15.10.2021
As part of the series Traces, the book In-communication (a generative perspective), by Ana Cristina Montoya (NetOne Colombia), published by the publishing house Città Nuova and by the Sophia University Institute, Loppiano (Italy).
Source: Città Nuova
In the prologue to the book, by Paolo Rufini, Prefect of the Dicastery for Communication of the Holy See, we read:
“The author accompanies us on a journey of rethinking the role of a communication made to generate relationships. Some passages particularly struck me. The first concerns the sense of limit in a time that presumes its non-existence; as if technology legitimises anything beyond it. A great temptation. A false truth. The second concerns the false dilemma between identity and otherness. As if we really must, in order to be ourselves, deny others, and not instead exactly the opposite: to rediscover ourselves by mirroring ourselves in the other. The third concerns the importance of words, the use we make of words by distorting their meaning and thus turning communication into misunderstanding, memory into forgetfulness’.

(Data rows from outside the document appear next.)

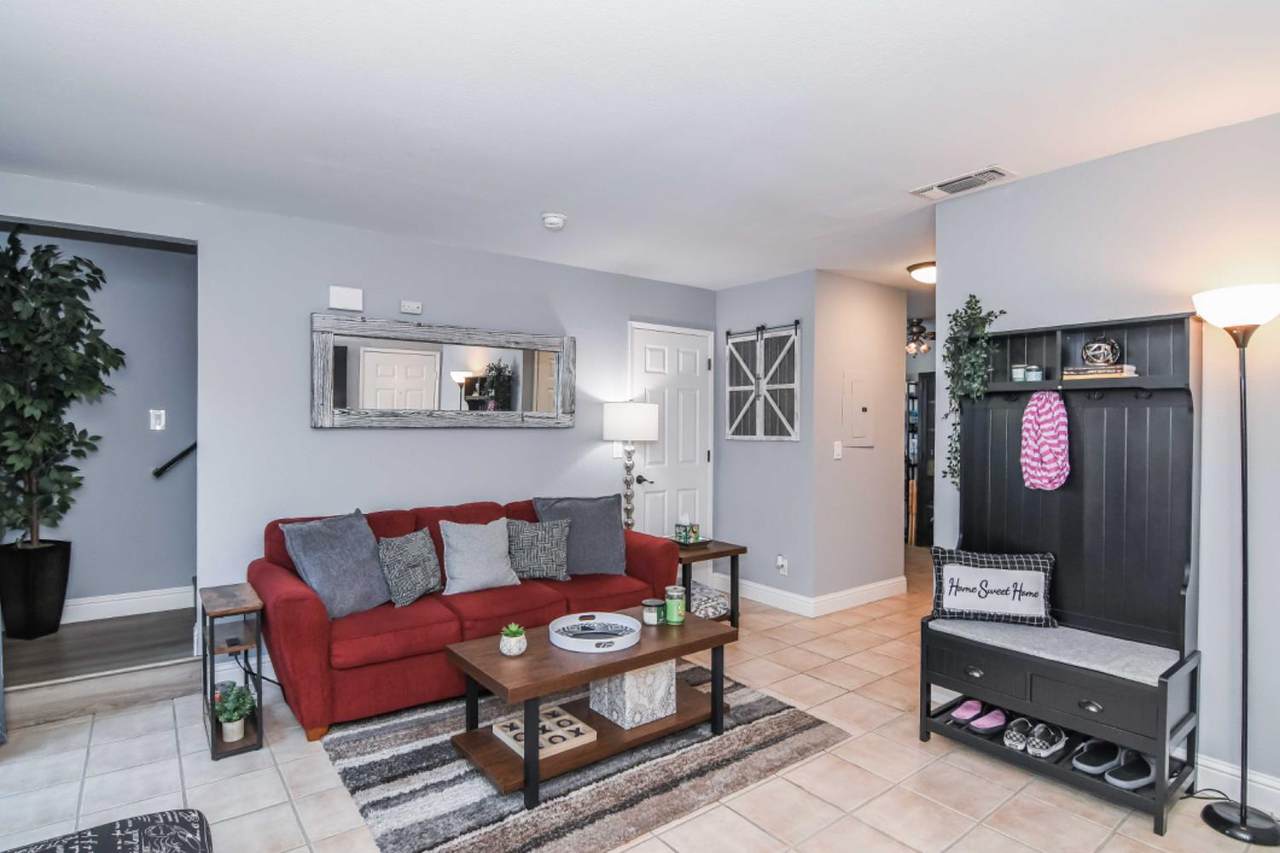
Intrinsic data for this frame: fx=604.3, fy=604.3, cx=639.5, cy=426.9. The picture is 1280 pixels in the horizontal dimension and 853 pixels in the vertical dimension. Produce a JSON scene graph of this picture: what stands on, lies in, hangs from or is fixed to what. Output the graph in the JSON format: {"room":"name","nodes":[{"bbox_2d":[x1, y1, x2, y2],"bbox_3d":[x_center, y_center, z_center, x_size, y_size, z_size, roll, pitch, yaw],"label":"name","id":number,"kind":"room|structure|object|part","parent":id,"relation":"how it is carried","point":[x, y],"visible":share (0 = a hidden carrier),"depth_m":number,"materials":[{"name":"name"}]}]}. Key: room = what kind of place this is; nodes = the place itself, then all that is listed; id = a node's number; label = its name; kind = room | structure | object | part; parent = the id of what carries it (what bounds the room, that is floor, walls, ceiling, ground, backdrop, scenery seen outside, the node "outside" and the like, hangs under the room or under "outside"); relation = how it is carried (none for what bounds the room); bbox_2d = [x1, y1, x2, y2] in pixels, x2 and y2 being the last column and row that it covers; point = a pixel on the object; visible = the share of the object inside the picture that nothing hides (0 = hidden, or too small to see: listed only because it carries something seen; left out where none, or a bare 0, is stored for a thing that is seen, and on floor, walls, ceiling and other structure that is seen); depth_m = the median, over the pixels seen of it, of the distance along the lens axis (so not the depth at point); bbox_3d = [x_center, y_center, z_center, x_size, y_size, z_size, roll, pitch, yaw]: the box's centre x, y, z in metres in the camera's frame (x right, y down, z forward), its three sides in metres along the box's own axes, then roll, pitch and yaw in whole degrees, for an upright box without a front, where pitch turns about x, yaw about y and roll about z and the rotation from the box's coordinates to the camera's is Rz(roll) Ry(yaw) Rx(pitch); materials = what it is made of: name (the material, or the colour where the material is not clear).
{"room":"living room","nodes":[
{"label":"living room","id":0,"kind":"room"},
{"bbox_2d":[0,223,196,623],"bbox_3d":[-3.189,0.045,3.699,2.929,2.451,0.122,0,0,-37],"label":"stairwell wall","id":1,"kind":"structure","parent":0,"point":[83,535],"depth_m":3.70,"materials":[{"name":"grey paint"}]},
{"bbox_2d":[63,585,195,623],"bbox_3d":[-3.385,1.071,3.430,1.638,0.133,0.020,0,0,-37],"label":"baseboard","id":2,"kind":"structure","parent":1,"relation":"attached to","point":[83,605],"depth_m":3.64,"materials":[{"name":"white paint"}]},
{"bbox_2d":[149,409,165,430],"bbox_3d":[-2.922,-0.046,3.660,0.074,0.123,0.014,0,0,-37],"label":"light switch","id":3,"kind":"object","parent":1,"relation":"attached to","point":[154,419],"visible":0.98,"depth_m":3.66,"materials":[{"name":"white plastic"}]},
{"bbox_2d":[151,441,195,477],"bbox_3d":[-2.683,-0.076,3.802,0.682,1.055,0.099,0,0,-37],"label":"handrail","id":4,"kind":"object","parent":1,"relation":"attached to","point":[186,451],"visible":0.37,"depth_m":3.68,"materials":[{"name":"black metal"}]},
{"bbox_2d":[0,170,718,666],"bbox_3d":[-1.359,0.102,3.804,5.022,2.497,0.119,0,0,-37],"label":"back wall","id":5,"kind":"structure","parent":0,"point":[301,304],"depth_m":3.44,"materials":[{"name":"paint"}]},
{"bbox_2d":[328,284,362,311],"bbox_3d":[-1.670,-0.730,3.430,0.164,0.127,0.041,0,0,-37],"label":"door chime","id":6,"kind":"object","parent":5,"relation":"attached to","point":[349,294],"visible":0.99,"depth_m":3.41,"materials":[{"name":"white plastic"}]},
{"bbox_2d":[400,300,421,314],"bbox_3d":[-1.386,-0.724,3.658,0.114,0.067,0.029,0,0,-37],"label":"wall sensor","id":7,"kind":"object","parent":5,"relation":"attached to","point":[412,307],"visible":0.99,"depth_m":3.64,"materials":[{"name":"white plastic"}]},
{"bbox_2d":[310,313,574,430],"bbox_3d":[-1.158,-0.310,3.802,1.657,0.658,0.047,0,0,-37],"label":"mirror","id":8,"kind":"object","parent":5,"relation":"attached to","point":[419,359],"visible":1,"depth_m":3.72,"materials":[{"name":"mirror"}]},
{"bbox_2d":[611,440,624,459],"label":"light switch","id":9,"kind":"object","parent":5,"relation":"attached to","point":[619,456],"visible":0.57,"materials":[{"name":"white plastic"}]},
{"bbox_2d":[630,320,713,546],"bbox_3d":[0.274,0.284,4.834,0.884,2.142,0.090,0,0,-37],"label":"door","id":10,"kind":"structure","parent":5,"relation":"in","point":[652,361],"depth_m":4.85,"materials":[{"name":"white paint"}]},
{"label":"door handle","id":11,"kind":"part","parent":10,"relation":"part of","materials":[{"name":"black metal"}]},
{"bbox_2d":[0,0,1279,295],"bbox_3d":[1.027,-1.173,3.404,8.335,0.101,6.674,0,0,-37],"label":"ceiling","id":12,"kind":"structure","parent":0,"point":[983,152],"depth_m":2.13,"materials":[{"name":"white paint"}]},
{"bbox_2d":[541,212,566,230],"bbox_3d":[-0.467,-1.113,3.288,0.137,0.047,0.137,0,0,-37],"label":"smoke detector","id":13,"kind":"object","parent":12,"relation":"attached to","point":[554,222],"visible":0.99,"depth_m":3.25,"materials":[{"name":"white plastic"}]},
{"bbox_2d":[905,316,934,356],"bbox_3d":[2.746,-0.946,6.078,0.869,0.452,0.867,0,0,-37],"label":"ceiling fan","id":14,"kind":"object","parent":12,"relation":"hanging from","point":[918,322],"visible":0.64,"depth_m":6.00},
{"bbox_2d":[906,260,935,284],"bbox_3d":[2.078,-1.076,4.245,0.363,0.109,0.360,0,0,-37],"label":"ceiling light","id":15,"kind":"object","parent":12,"relation":"attached to","point":[923,274],"visible":0.63,"depth_m":4.18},
{"bbox_2d":[910,166,1015,200],"bbox_3d":[1.471,-1.114,2.775,0.200,0.015,0.402,0,0,-37],"label":"air vent","id":16,"kind":"object","parent":12,"relation":"attached to","point":[988,172],"visible":0.99,"depth_m":2.75,"materials":[{"name":"white metal"}]},
{"bbox_2d":[0,543,1279,852],"bbox_3d":[1.129,1.412,3.099,8.519,0.099,6.158,0,0,-37],"label":"tile floor","id":17,"kind":"structure","parent":0,"point":[825,806],"depth_m":2.33,"materials":[{"name":"beige tile"}]},
{"bbox_2d":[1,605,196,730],"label":"step","id":18,"kind":"structure","parent":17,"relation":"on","point":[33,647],"depth_m":3.01,"materials":[{"name":"brown wood"}]},
{"bbox_2d":[0,538,73,639],"bbox_3d":[-3.214,0.864,3.215,0.290,0.469,0.289,0,0,-37],"label":"planter","id":19,"kind":"object","parent":18,"relation":"on","point":[63,565],"visible":0.93,"depth_m":3.13,"materials":[{"name":"black plastic"}]},
{"bbox_2d":[0,227,122,552],"bbox_3d":[-3.087,-0.023,3.063,0.796,1.980,0.757,0,0,-37],"label":"potted tree","id":20,"kind":"object","parent":19,"relation":"in","point":[66,267],"visible":0.99,"depth_m":3.06,"materials":[{"name":"green plant"}]},
{"bbox_2d":[1,808,211,852],"bbox_3d":[-1.266,1.149,1.140,0.775,0.361,0.817,0,0,-37],"label":"ottoman","id":21,"kind":"object","parent":17,"relation":"on","point":[101,844],"visible":0.99,"depth_m":1.46,"materials":[{"name":"fabric"}]},
{"bbox_2d":[198,583,265,760],"bbox_3d":[-1.814,1.054,2.690,0.194,0.603,0.482,0,0,-37],"label":"side table","id":22,"kind":"object","parent":17,"relation":"on","point":[211,637],"visible":0.83,"depth_m":2.59,"materials":[{"name":"brown wood"}]},
{"bbox_2d":[213,681,255,743],"bbox_3d":[-1.736,1.201,2.586,0.181,0.214,0.188,0,0,-37],"label":"potted plant","id":23,"kind":"object","parent":22,"relation":"on","point":[234,714],"visible":0.98,"depth_m":2.56,"materials":[{"name":"green plant"}]},
{"bbox_2d":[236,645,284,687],"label":"power cord","id":24,"kind":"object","parent":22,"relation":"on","point":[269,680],"visible":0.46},
{"bbox_2d":[252,496,679,743],"bbox_3d":[-0.880,0.906,3.454,2.170,0.885,0.912,0,0,-37],"label":"red sofa","id":25,"kind":"object","parent":17,"relation":"on","point":[284,595],"visible":0.64,"depth_m":2.94,"materials":[{"name":"red fabric"}]},
{"bbox_2d":[278,510,391,617],"bbox_3d":[-1.467,0.669,2.981,0.310,0.461,0.492,0,0,26],"label":"gray pillow","id":26,"kind":"object","parent":25,"relation":"on","point":[346,605],"visible":0.96,"depth_m":2.89,"materials":[{"name":"grey fabric"}]},
{"bbox_2d":[376,528,442,607],"bbox_3d":[-1.189,0.723,3.149,0.217,0.357,0.395,0,0,23],"label":"patterned pillow","id":27,"kind":"object","parent":25,"relation":"on","point":[409,548],"visible":0.98,"depth_m":3.06,"materials":[{"name":"grey fabric"}]},
{"bbox_2d":[438,517,518,595],"bbox_3d":[-0.889,0.702,3.333,0.439,0.389,0.238,0,0,-37],"label":"gray pillow","id":28,"kind":"object","parent":25,"relation":"on","point":[459,565],"visible":0.99,"depth_m":3.26,"materials":[{"name":"grey fabric"}]},
{"bbox_2d":[504,517,571,581],"bbox_3d":[-0.610,0.708,3.513,0.415,0.352,0.208,0,0,-12],"label":"patterned pillow","id":29,"kind":"object","parent":25,"relation":"on","point":[549,545],"visible":0.98,"depth_m":3.46,"materials":[{"name":"grey fabric"}]},
{"bbox_2d":[532,493,625,575],"bbox_3d":[-0.368,0.668,3.703,0.549,0.485,0.263,0,0,-13],"label":"gray pillow","id":30,"kind":"object","parent":25,"relation":"on","point":[599,530],"visible":0.85,"depth_m":3.65,"materials":[{"name":"grey fabric"}]},
{"bbox_2d":[320,663,849,852],"bbox_3d":[-0.264,1.357,2.691,1.892,0.014,1.562,0,0,-37],"label":"rug","id":31,"kind":"object","parent":17,"relation":"on","point":[785,717],"visible":0.77,"depth_m":2.33,"materials":[{"name":"grey carpet"}]},
{"bbox_2d":[446,605,737,805],"bbox_3d":[-0.163,1.137,2.625,1.136,0.429,0.570,0,0,-37],"label":"coffee table","id":32,"kind":"object","parent":31,"relation":"on","point":[632,662],"visible":0.78,"depth_m":2.45,"materials":[{"name":"brown wood"}]},
{"bbox_2d":[500,622,526,656],"bbox_3d":[-0.511,0.849,2.440,0.106,0.116,0.106,0,0,-37],"label":"succulent","id":33,"kind":"object","parent":32,"relation":"on","point":[512,632],"visible":1,"depth_m":2.41,"materials":[{"name":"plant"}]},
{"bbox_2d":[492,705,595,759],"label":"tic-tac-toe board","id":34,"kind":"object","parent":32,"relation":"on","point":[579,724],"visible":0.77,"depth_m":2.43,"materials":[{"name":"beige wood"}]},
{"bbox_2d":[549,612,640,652],"bbox_3d":[-0.194,0.882,2.623,0.379,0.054,0.383,0,0,-37],"label":"round tray","id":35,"kind":"object","parent":32,"relation":"on","point":[559,642],"visible":0.99,"depth_m":2.62,"materials":[{"name":"white"}]},
{"bbox_2d":[589,659,676,730],"bbox_3d":[-0.028,1.132,2.696,0.284,0.258,0.281,0,0,-37],"label":"decorative box","id":36,"kind":"object","parent":32,"relation":"on","point":[627,675],"visible":0.81,"depth_m":2.59,"materials":[{"name":"white"}]},
{"bbox_2d":[641,598,665,625],"bbox_3d":[0.062,0.857,2.817,0.104,0.097,0.104,0,0,-37],"label":"candle jar","id":37,"kind":"object","parent":32,"relation":"on","point":[647,603],"visible":0.99,"depth_m":2.78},
{"bbox_2d":[664,584,685,624],"bbox_3d":[0.165,0.832,2.841,0.095,0.157,0.096,0,0,-37],"label":"candle jar","id":38,"kind":"object","parent":32,"relation":"on","point":[675,605],"visible":0.99,"depth_m":2.80,"materials":[{"name":"green glass"}]},
{"bbox_2d":[602,401,658,532],"bbox_3d":[-0.067,0.573,4.356,0.372,1.505,0.373,0,0,-37],"label":"table lamp","id":39,"kind":"object","parent":17,"relation":"on","point":[650,426],"visible":0.89,"depth_m":4.23,"materials":[{"name":"metal"}]},
{"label":"lamp shade","id":40,"kind":"part","parent":39,"relation":"part of","materials":[{"name":"white fabric"}]},
{"bbox_2d":[674,538,745,628],"bbox_3d":[0.350,1.080,4.162,0.525,0.541,0.534,0,0,-37],"label":"end table","id":41,"kind":"object","parent":17,"relation":"on","point":[740,550],"visible":0.49,"depth_m":4.03,"materials":[{"name":"brown wood"}]},
{"bbox_2d":[673,514,702,544],"bbox_3d":[0.333,0.694,4.206,0.153,0.196,0.132,0,0,-37],"label":"tissue box","id":42,"kind":"object","parent":41,"relation":"on","point":[680,535],"visible":0.99,"depth_m":4.18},
{"bbox_2d":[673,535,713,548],"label":"tray","id":43,"kind":"object","parent":41,"relation":"on","point":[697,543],"visible":0.64,"depth_m":4.16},
{"bbox_2d":[689,580,730,619],"bbox_3d":[0.370,1.211,4.190,0.451,0.184,0.468,0,0,-37],"label":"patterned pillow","id":44,"kind":"object","parent":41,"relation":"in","point":[705,598],"visible":0.53,"depth_m":4.07,"materials":[{"name":"fabric"}]},
{"bbox_2d":[905,375,934,545],"bbox_3d":[3.249,0.400,7.054,0.466,1.892,0.728,0,0,-37],"label":"bookshelf","id":45,"kind":"object","parent":17,"relation":"on","point":[913,473],"visible":0.34,"depth_m":6.88,"materials":[{"name":"wood"}]},
{"bbox_2d":[922,313,1202,838],"bbox_3d":[1.684,0.488,2.474,0.463,1.768,0.872,0,0,-37],"label":"hall tree bench","id":46,"kind":"object","parent":17,"relation":"on","point":[1163,729],"visible":0.83,"depth_m":2.43,"materials":[{"name":"wood"}]},
{"bbox_2d":[950,697,984,725],"bbox_3d":[1.451,1.246,2.662,0.215,0.078,0.087,0,0,-37],"label":"pink shoe","id":47,"kind":"object","parent":46,"relation":"in","point":[958,714],"visible":0.94,"depth_m":2.64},
{"bbox_2d":[941,293,1004,483],"bbox_3d":[1.509,-0.151,2.741,0.249,0.899,0.255,0,0,-37],"label":"hanging plant","id":48,"kind":"object","parent":46,"relation":"on","point":[973,309],"visible":0.79,"depth_m":2.72,"materials":[{"name":"green plant"}]},
{"bbox_3d":[1.353,0.968,2.469,0.071,0.150,0.399,0,0,-37],"label":"drawer","id":49,"kind":"part","parent":46,"relation":"part of","materials":[{"name":"wood"}]},
{"bbox_2d":[971,706,1006,734],"bbox_3d":[1.512,1.254,2.595,0.236,0.077,0.083,0,0,-25],"label":"pink shoe","id":50,"kind":"object","parent":46,"relation":"in","point":[1000,722],"visible":0.95,"depth_m":2.57,"materials":[{"name":"fabric"}]},
{"bbox_2d":[926,549,1055,627],"bbox_3d":[1.548,0.708,2.671,0.523,0.300,0.162,0,0,19],"label":"throw pillow","id":51,"kind":"object","parent":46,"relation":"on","point":[1038,578],"visible":1,"depth_m":2.63,"materials":[{"name":"fabric"}]},
{"bbox_2d":[1002,716,1035,751],"bbox_3d":[1.546,1.240,2.464,0.243,0.086,0.083,0,0,-37],"label":"shoe","id":52,"kind":"object","parent":46,"relation":"in","point":[1018,737],"visible":0.94,"depth_m":2.43,"materials":[{"name":"fabric"}]},
{"bbox_2d":[1011,364,1027,382],"bbox_3d":[1.682,-0.232,2.677,0.065,0.072,0.065,0,0,-37],"label":"candle","id":53,"kind":"object","parent":46,"relation":"in","point":[1020,376],"visible":0.9,"depth_m":2.65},
{"bbox_2d":[1026,365,1043,381],"bbox_3d":[1.723,-0.228,2.643,0.067,0.072,0.067,0,0,-37],"label":"candle jar","id":54,"kind":"object","parent":46,"relation":"in","point":[1033,376],"visible":0.93,"depth_m":2.62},
{"bbox_2d":[1021,392,1070,490],"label":"scarf","id":55,"kind":"object","parent":46,"relation":"hanging from","point":[1048,419],"visible":0.99,"depth_m":2.53,"materials":[{"name":"fabric"}]},
{"bbox_2d":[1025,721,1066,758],"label":"sneaker","id":56,"kind":"object","parent":46,"relation":"in","point":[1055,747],"visible":0.97,"depth_m":2.35,"materials":[{"name":"fabric"}]},
{"bbox_2d":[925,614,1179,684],"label":"bench cushion","id":57,"kind":"object","parent":46,"relation":"on","point":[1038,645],"visible":0.75,"depth_m":2.37,"materials":[{"name":"grey fabric"}]},
{"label":"drawer pull","id":58,"kind":"part","parent":46,"relation":"part of","materials":[{"name":"metal"}]},
{"bbox_2d":[1072,737,1118,775],"bbox_3d":[1.757,1.250,2.310,0.256,0.082,0.088,0,0,-22],"label":"shoe","id":59,"kind":"object","parent":46,"relation":"in","point":[1090,769],"visible":0.89,"depth_m":2.29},
{"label":"drawer","id":60,"kind":"part","parent":46,"relation":"part of","materials":[{"name":"wood"}]},
{"bbox_2d":[1063,364,1137,379],"bbox_3d":[1.847,-0.214,2.430,0.161,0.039,0.222,0,0,-37],"label":"book stack","id":61,"kind":"object","parent":46,"relation":"in","point":[1093,374],"visible":0.82,"depth_m":2.37,"materials":[{"name":"paper"}]},
{"bbox_2d":[1081,337,1121,368],"bbox_3d":[1.856,-0.300,2.441,0.127,0.121,0.127,0,0,-37],"label":"decorative ball","id":62,"kind":"object","parent":61,"relation":"on","point":[1108,359],"visible":0.97,"depth_m":2.40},
{"bbox_2d":[1105,748,1153,789],"bbox_3d":[1.825,1.262,2.239,0.251,0.086,0.089,0,0,-21],"label":"shoe","id":63,"kind":"object","parent":46,"relation":"in","point":[1125,782],"visible":0.89,"depth_m":2.21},
{"bbox_2d":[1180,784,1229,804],"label":"power cord","id":64,"kind":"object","parent":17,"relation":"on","point":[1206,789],"visible":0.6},
{"bbox_2d":[1190,282,1279,845],"bbox_3d":[2.076,0.442,2.071,0.286,1.860,0.283,0,0,-37],"label":"floor lamp","id":65,"kind":"object","parent":17,"relation":"on","point":[1246,816],"visible":0.99,"depth_m":2.06,"materials":[{"name":"black metal"}]},
{"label":"lamp shade","id":66,"kind":"part","parent":65,"relation":"part of","materials":[{"name":"white glass"}]},
{"bbox_2d":[713,270,814,608],"bbox_3d":[0.954,0.113,4.820,0.120,2.504,0.985,0,0,-37],"label":"closet wall","id":67,"kind":"structure","parent":0,"point":[777,453],"depth_m":4.65,"materials":[{"name":"grey paint"}]},
{"bbox_2d":[724,322,799,441],"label":"barn door","id":68,"kind":"structure","parent":67,"relation":"attached to","point":[777,386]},
{"bbox_2d":[776,554,788,575],"bbox_3d":[1.043,1.018,4.463,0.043,0.135,0.076,0,0,-37],"label":"wall socket","id":69,"kind":"object","parent":67,"relation":"attached to","point":[780,563],"visible":0.99,"depth_m":4.46,"materials":[{"name":"white plastic"}]},
{"bbox_2d":[718,573,903,616],"bbox_3d":[1.292,1.296,5.019,1.245,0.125,1.330,0,0,-37],"label":"baseboard","id":70,"kind":"structure","parent":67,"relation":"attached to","point":[857,590],"depth_m":4.59,"materials":[{"name":"white paint"}]},
{"bbox_2d":[808,269,904,603],"bbox_3d":[1.724,0.118,4.748,1.057,2.493,0.119,0,0,-37],"label":"hallway wall","id":71,"kind":"structure","parent":0,"point":[850,282],"depth_m":4.64,"materials":[{"name":"paint"}]},
{"bbox_2d":[833,440,842,459],"bbox_3d":[1.450,0.171,4.427,0.060,0.129,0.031,0,0,-37],"label":"light switch","id":72,"kind":"object","parent":71,"relation":"attached to","point":[840,448],"visible":0.98,"depth_m":4.42,"materials":[{"name":"white plastic"}]},
{"bbox_2d":[843,369,874,446],"bbox_3d":[1.668,-0.140,4.570,0.333,0.575,0.028,0,0,-37],"label":"electrical panel","id":73,"kind":"object","parent":71,"relation":"in","point":[857,381],"visible":0.99,"depth_m":4.55,"materials":[{"name":"white metal"}]},
{"bbox_2d":[932,101,1279,819],"bbox_3d":[2.535,0.138,1.875,0.121,2.506,3.178,0,0,-37],"label":"right wall","id":74,"kind":"structure","parent":0,"point":[1063,172],"depth_m":2.32,"materials":[{"name":"paint"}]},
{"bbox_2d":[1194,754,1279,819],"bbox_3d":[2.694,1.317,1.550,0.016,0.123,2.707,0,0,-37],"label":"baseboard","id":75,"kind":"structure","parent":74,"relation":"attached to","point":[1278,792],"depth_m":2.22,"materials":[{"name":"white paint"}]}
]}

“But the real centre of this essay lies in the refutation of the technocratic paradigm as a happiness formula, and in the critique of economic theory that reduces every relationship to a transaction, every encounter to the measurement of reciprocal consumption capacity, every dialogue into a monologue, every silence into an emptiness instead of a fullness, every time devoted to listening a time lost instead of a time gained, every dialogue a risk to be avoided”.
Ana Cristina Montoya, Colombian, holds a doctorate and master’s degree in Communication and is currently professor at the Department of Social and Political Sciences, Economics and Management of the Sophia University Institute (IUS), where she teaches Fundamentals dialogic processes, Generative Communication and Introduction to Intercultural Dynamics. The Tracce series offers short and perspective essays written with an “inter- and transdisciplinary approach aimed at fostering interaction between knowledge in a wisdom horizon, which does not erase the autonomy of each but grasps the common roots and purposes” and that “has the objective of implementing theoretical paradigms and operational practices to promote an anthropologically and ethically integral and shared development” (IUS).